• Source information:
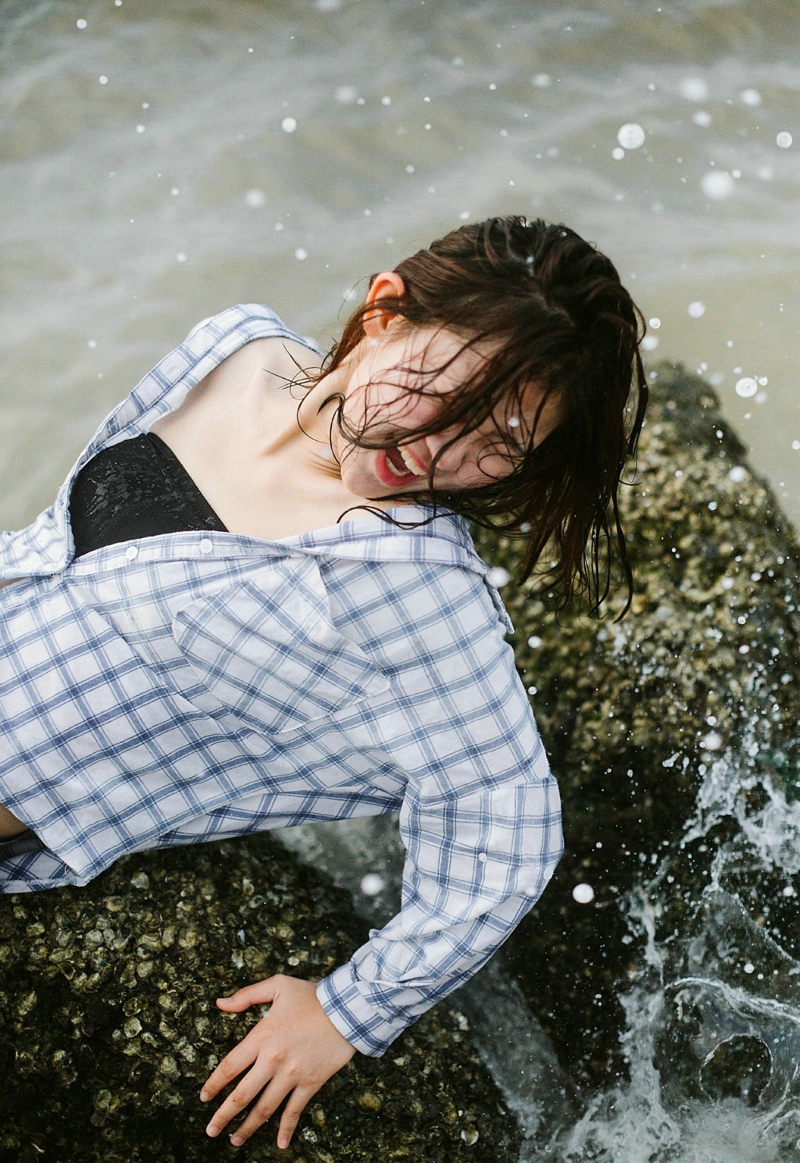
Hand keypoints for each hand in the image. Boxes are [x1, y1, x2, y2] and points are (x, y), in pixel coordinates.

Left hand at [200, 975, 355, 1148]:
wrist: (347, 1008)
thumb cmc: (311, 995)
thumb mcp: (278, 986)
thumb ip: (247, 995)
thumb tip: (220, 1003)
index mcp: (262, 1036)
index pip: (230, 1066)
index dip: (214, 1084)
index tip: (204, 1098)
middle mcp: (273, 1060)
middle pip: (242, 1094)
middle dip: (223, 1115)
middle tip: (210, 1130)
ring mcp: (292, 1074)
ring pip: (265, 1108)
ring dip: (248, 1127)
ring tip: (234, 1140)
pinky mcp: (311, 1083)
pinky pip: (295, 1110)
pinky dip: (286, 1129)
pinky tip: (280, 1144)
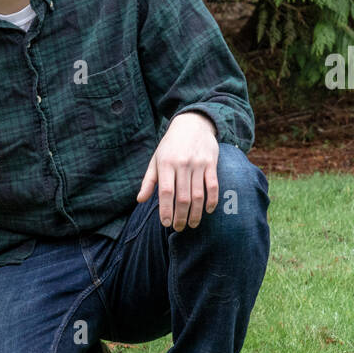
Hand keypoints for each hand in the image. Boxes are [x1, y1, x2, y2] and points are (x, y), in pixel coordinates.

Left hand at [136, 112, 218, 230]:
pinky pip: (213, 185)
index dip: (166, 210)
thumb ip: (149, 181)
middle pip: (182, 197)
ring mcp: (198, 164)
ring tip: (192, 224)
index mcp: (166, 164)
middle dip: (180, 216)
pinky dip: (212, 200)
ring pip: (198, 194)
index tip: (166, 223)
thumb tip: (140, 200)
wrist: (192, 124)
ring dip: (196, 213)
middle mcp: (182, 164)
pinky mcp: (212, 163)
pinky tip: (208, 210)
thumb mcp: (156, 160)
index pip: (165, 192)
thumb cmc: (170, 146)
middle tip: (179, 228)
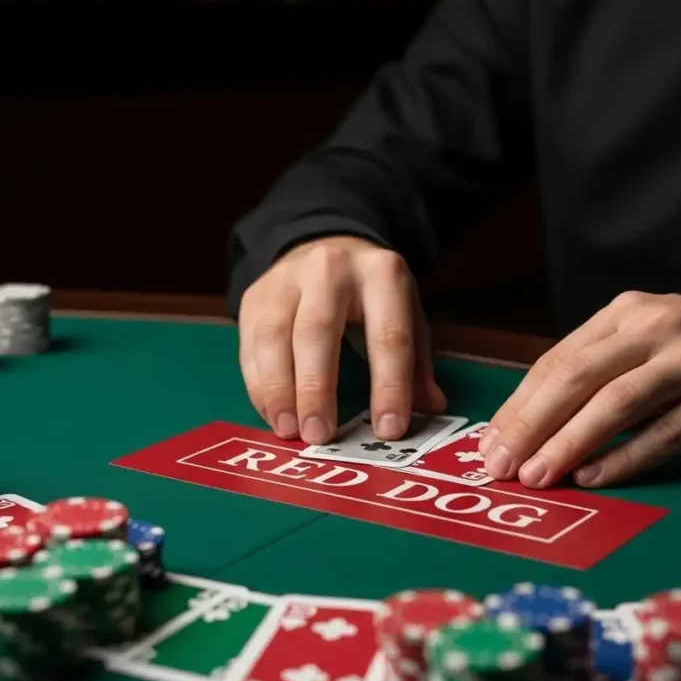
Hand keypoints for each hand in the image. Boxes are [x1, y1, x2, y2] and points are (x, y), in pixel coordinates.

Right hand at [237, 236, 445, 443]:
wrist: (324, 244)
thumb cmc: (372, 295)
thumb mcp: (406, 315)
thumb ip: (417, 363)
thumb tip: (430, 407)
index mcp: (382, 275)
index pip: (388, 335)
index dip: (389, 386)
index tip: (388, 430)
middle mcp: (330, 270)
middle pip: (318, 331)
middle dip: (317, 388)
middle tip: (319, 435)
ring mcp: (287, 280)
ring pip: (274, 336)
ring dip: (279, 390)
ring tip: (289, 430)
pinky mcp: (255, 296)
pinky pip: (250, 344)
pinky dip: (259, 385)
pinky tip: (273, 414)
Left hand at [478, 291, 680, 487]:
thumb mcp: (654, 336)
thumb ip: (603, 366)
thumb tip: (537, 418)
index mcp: (628, 315)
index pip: (557, 361)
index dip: (519, 405)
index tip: (489, 444)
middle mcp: (656, 330)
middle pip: (576, 377)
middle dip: (530, 425)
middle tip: (499, 466)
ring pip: (616, 402)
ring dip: (569, 442)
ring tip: (537, 476)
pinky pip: (670, 432)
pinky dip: (629, 456)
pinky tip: (595, 476)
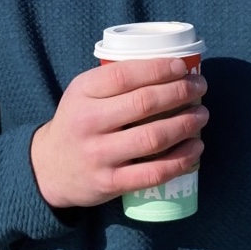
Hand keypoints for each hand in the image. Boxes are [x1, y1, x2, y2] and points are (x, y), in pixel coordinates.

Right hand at [30, 57, 207, 209]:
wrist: (48, 167)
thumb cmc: (79, 121)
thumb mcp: (83, 93)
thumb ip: (114, 81)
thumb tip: (169, 67)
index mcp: (82, 93)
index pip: (125, 75)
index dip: (159, 68)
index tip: (183, 66)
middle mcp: (88, 122)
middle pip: (144, 103)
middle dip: (180, 92)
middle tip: (200, 87)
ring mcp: (98, 155)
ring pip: (153, 137)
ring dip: (185, 124)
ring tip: (202, 115)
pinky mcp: (110, 183)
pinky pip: (152, 172)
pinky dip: (181, 160)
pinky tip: (196, 149)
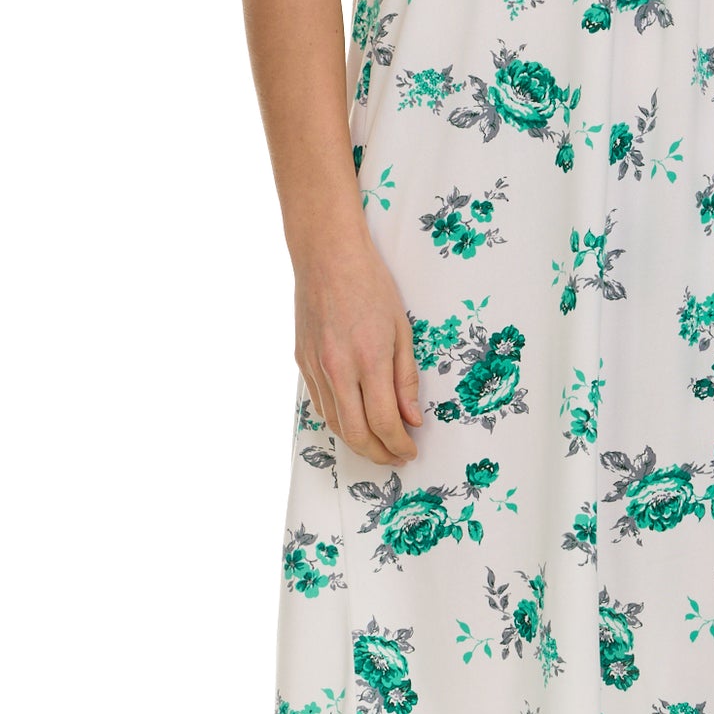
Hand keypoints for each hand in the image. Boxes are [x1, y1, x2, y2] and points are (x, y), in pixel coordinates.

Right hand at [295, 234, 423, 463]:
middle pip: (356, 433)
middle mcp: (338, 368)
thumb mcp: (402, 329)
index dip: (399, 444)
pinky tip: (354, 422)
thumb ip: (406, 378)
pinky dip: (338, 421)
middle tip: (396, 457)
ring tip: (377, 446)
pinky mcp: (302, 362)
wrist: (327, 256)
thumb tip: (412, 418)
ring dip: (357, 442)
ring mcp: (316, 367)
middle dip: (378, 453)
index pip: (384, 422)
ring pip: (334, 423)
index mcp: (369, 359)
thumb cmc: (370, 285)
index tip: (410, 450)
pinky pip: (320, 404)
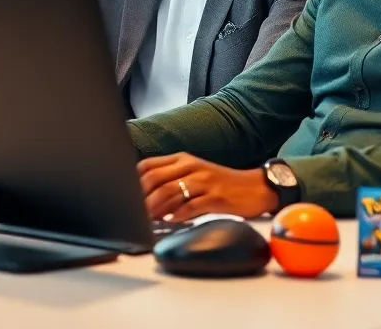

• Work instructions: Above are the records; return the lines in them from the one with "thumb tip: (430, 407)" to the one with "middle dip: (378, 453)", inclusive, exactly and without images.

• Response below:
thumb tip: (430, 407)
index mcp: (382, 275)
index pip: (388, 335)
index dip: (389, 386)
index tip: (388, 430)
middle mcp: (330, 270)
middle pip: (318, 331)
middle dip: (317, 388)
middle tip: (319, 435)
ring mcp: (287, 280)
ring pip: (274, 336)
ring dip: (279, 390)
ring tip: (289, 430)
pinky mcp: (255, 296)
pinky pip: (250, 344)
pinky dip: (259, 385)
pinky tip: (273, 414)
Left hand at [478, 291, 680, 487]:
thumb mcp: (654, 336)
thumb ip: (603, 366)
thumb tip: (537, 418)
index mcp: (628, 315)
index pip: (557, 361)
index dip: (519, 405)
index tip: (489, 444)
middle mcp: (656, 330)
middle pip: (576, 377)
middle dip: (530, 425)
middle tip: (499, 466)
ring pip: (616, 402)
ring dip: (569, 442)
ring tip: (537, 476)
pinky pip: (670, 432)
pinky dip: (629, 456)
pinky tip: (595, 476)
Hand keypoints for each hand in the image. Boxes are [x1, y1, x2, y2] and points are (x, y), in pixel coordinates.

Right hand at [30, 57, 207, 209]:
wrist: (48, 167)
thumb cmc: (79, 121)
thumb mcp: (83, 93)
thumb ip: (114, 81)
thumb tip: (169, 67)
index mcp: (82, 93)
index pip: (125, 75)
index dip: (159, 68)
index tip: (183, 66)
middle mcp: (88, 122)
middle pip: (144, 103)
middle dip: (180, 92)
middle tip: (200, 87)
ring mcp: (98, 155)
ring pip: (153, 137)
ring dip: (185, 124)
ring tip: (202, 115)
pinky mcp: (110, 183)
pinky pip: (152, 172)
pinky dip: (181, 160)
pinky tip: (196, 149)
Hand keypoints for each hand in the image. Boxes are [x1, y1, x2, y2] and points are (x, y), in pixel coordinates.

Right hand at [295, 234, 423, 463]:
middle pip: (356, 433)
middle mcp: (338, 368)
thumb mcp: (402, 329)
index dip: (399, 444)
pinky tip: (354, 422)
thumb ip: (406, 378)
pinky dip: (338, 421)
middle tip: (396, 457)
ring tip: (377, 446)
pinky mcp: (302, 362)
wrist: (327, 256)
thumb tip: (412, 418)
ring dip: (357, 442)
ring mcp: (316, 367)
middle dip: (378, 453)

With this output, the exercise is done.